Co-founder of Human Rights Commission of Pakistan dies of cardiac arrest
Leading human rights advocate Asma Jahangir has died, her family said on Sunday, in a major blow to Pakistan’s embattled rights community. She was 66.
The lawyer and co-founder of the Human Rights Commission of Pakistan died of cardiac arrest, according to her sister. “Unfortunately we have lost her,” said Hina Jilani, also a prominent rights activist and lawyer.
Funeral arrangements have yet to be announced, according to a statement by her daughter Munizae Jahangir, as the family waited for relatives to return to their hometown of Lahore.
Prime Minister Shahid Khaqan Abbasi expressed grief at Jahangir’s death, praising her contribution to upholding the rule of law and safeguarding human rights.

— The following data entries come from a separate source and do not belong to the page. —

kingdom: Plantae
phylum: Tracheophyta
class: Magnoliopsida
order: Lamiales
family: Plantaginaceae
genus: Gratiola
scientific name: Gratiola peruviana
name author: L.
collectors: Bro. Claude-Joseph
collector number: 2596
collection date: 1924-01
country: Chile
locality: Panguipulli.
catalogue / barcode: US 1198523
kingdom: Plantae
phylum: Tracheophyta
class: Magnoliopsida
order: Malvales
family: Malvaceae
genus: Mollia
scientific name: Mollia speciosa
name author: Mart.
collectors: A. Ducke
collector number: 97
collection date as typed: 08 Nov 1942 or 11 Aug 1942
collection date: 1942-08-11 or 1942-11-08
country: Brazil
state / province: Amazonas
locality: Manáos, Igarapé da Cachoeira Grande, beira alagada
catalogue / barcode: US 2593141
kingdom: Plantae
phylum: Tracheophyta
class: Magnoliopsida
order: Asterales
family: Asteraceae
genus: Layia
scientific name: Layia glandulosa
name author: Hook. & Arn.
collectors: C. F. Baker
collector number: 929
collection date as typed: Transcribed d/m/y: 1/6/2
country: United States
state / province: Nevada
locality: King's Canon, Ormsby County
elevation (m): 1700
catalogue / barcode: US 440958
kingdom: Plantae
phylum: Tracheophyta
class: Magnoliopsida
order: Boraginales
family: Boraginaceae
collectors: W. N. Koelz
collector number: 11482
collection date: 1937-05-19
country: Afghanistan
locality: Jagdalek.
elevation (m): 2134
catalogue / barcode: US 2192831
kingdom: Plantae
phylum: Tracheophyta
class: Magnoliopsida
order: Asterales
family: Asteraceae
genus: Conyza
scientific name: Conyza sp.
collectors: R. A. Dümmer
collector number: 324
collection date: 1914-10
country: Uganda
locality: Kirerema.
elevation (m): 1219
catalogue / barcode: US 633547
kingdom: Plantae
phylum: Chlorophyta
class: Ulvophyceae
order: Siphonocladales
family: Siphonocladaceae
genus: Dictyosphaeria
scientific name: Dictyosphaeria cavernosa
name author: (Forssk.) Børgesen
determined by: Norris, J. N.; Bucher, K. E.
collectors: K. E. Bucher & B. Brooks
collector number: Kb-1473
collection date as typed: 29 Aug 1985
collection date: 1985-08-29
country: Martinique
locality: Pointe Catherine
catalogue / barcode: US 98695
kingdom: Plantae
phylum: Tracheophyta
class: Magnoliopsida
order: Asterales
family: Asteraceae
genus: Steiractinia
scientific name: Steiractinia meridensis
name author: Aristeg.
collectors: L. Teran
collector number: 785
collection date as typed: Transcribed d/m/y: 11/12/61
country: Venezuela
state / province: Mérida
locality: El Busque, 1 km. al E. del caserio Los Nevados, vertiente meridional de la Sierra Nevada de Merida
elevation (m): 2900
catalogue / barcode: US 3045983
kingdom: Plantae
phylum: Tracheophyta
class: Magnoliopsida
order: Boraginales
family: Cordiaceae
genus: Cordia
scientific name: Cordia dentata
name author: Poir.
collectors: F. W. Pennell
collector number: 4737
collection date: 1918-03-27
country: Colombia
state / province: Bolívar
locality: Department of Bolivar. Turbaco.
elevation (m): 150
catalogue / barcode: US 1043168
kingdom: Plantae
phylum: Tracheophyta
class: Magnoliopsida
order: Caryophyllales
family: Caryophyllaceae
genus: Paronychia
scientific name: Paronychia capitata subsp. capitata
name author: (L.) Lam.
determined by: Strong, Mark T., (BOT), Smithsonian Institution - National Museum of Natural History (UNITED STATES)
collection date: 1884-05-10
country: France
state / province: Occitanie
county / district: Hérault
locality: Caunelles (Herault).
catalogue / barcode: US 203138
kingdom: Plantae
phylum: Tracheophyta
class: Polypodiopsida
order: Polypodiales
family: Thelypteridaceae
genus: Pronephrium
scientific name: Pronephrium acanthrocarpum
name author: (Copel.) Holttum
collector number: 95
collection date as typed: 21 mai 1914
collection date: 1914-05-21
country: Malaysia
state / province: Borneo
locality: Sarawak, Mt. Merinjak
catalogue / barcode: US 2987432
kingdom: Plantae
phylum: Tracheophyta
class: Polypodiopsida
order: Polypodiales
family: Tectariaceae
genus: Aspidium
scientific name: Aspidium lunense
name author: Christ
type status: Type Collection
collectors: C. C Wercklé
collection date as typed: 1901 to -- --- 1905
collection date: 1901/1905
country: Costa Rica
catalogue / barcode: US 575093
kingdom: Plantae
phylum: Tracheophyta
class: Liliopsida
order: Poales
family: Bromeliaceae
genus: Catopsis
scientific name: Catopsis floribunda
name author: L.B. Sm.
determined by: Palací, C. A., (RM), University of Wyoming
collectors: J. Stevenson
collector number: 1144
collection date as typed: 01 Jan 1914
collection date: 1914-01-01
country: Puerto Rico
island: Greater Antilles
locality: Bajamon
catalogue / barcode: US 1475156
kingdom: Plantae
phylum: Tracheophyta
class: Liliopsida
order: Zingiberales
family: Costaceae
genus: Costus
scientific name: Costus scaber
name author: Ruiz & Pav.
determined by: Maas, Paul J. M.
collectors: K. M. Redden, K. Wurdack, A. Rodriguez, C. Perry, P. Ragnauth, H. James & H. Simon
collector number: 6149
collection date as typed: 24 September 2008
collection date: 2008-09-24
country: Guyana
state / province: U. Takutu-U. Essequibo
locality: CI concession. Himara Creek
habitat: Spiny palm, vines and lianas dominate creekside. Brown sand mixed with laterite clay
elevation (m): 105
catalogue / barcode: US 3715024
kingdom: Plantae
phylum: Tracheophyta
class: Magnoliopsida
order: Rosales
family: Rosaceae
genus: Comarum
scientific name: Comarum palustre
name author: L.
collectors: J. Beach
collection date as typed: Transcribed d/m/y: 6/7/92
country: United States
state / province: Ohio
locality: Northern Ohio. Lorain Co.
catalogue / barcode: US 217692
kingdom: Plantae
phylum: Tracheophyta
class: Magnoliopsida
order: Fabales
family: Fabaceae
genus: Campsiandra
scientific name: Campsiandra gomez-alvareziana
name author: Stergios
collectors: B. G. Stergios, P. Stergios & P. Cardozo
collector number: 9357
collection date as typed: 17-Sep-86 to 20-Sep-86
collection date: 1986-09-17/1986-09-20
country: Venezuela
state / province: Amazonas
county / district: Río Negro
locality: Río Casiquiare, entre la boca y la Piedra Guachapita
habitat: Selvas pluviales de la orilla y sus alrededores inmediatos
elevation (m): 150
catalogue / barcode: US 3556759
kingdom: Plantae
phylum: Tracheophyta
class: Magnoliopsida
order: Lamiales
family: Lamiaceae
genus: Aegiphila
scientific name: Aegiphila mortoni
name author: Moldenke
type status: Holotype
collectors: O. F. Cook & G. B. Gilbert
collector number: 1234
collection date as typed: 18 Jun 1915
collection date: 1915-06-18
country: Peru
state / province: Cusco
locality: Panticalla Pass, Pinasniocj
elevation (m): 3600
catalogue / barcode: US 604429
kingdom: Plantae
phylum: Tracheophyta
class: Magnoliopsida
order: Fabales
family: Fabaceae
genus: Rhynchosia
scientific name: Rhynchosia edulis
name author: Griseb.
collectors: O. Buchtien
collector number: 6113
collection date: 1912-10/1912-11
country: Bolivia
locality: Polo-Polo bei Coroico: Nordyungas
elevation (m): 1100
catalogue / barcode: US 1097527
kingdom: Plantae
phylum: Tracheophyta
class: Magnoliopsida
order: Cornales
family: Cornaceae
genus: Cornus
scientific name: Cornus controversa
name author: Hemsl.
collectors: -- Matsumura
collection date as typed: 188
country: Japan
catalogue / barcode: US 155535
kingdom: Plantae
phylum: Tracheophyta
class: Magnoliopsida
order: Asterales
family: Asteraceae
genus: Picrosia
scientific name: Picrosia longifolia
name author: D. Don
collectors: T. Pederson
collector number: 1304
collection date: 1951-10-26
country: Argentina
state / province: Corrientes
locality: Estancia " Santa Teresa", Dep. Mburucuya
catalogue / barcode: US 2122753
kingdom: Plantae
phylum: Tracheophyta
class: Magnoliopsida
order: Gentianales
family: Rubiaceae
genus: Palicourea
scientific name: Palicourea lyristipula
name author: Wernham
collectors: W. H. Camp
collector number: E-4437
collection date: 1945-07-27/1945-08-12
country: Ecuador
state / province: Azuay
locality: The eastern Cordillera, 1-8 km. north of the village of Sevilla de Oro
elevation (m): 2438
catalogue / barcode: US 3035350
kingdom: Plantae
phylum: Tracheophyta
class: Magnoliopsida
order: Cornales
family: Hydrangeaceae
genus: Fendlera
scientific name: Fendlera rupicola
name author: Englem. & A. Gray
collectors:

Jahangir’s supporters and former opponents alike took to social media to offer their condolences and express shock at news of her death. “The best tribute to her is to continue her fight for human rights and democracy,” tweeted Nobel Peace Prize laureate Malala Yousafzai, adding she had met Jahangir just last week in Oxford.
Outside of Pakistan, Jahangir served as U.N. Special Rapporteur on human rights in Iran. In 2014 she received France’s highest civilian award and Sweden’s Right Livelihood Award, for her decades of rights work.
Few Pakistani rights activists have achieved the credibility of Jahangir. She braved death threats, beatings and imprisonment to win landmark human rights cases while standing up to dictators.
The rights commission which she helped create made its name defending religious minorities and tackling highly charged blasphemy accusations along with cases of “honor” killings—in which victims, normally women, are murdered by a relative for bringing shame on the family.
There is still terrible violence against women, discrimination against minorities and near-slavery for bonded laborers, Jahangir told AFP during an interview in 2014, but human rights have made greater strides in Pakistan than may be apparent. “There was a time that human rights was not even an issue in this country. Then prisoners’ rights became an issue,” she said. “Women’s rights was thought of as a Western concept. Now people do talk about women’s rights—political parties talk about it, even religious parties talk about it.”
Jahangir secured a number of victories during her life, from winning freedom for bonded laborers from their “owners” through pioneering litigation, to a landmark court case that allowed women to marry of their own volition. She was also an outspoken critic of the military establishment, including during her stint as the first-ever female leader of Pakistan’s top bar association.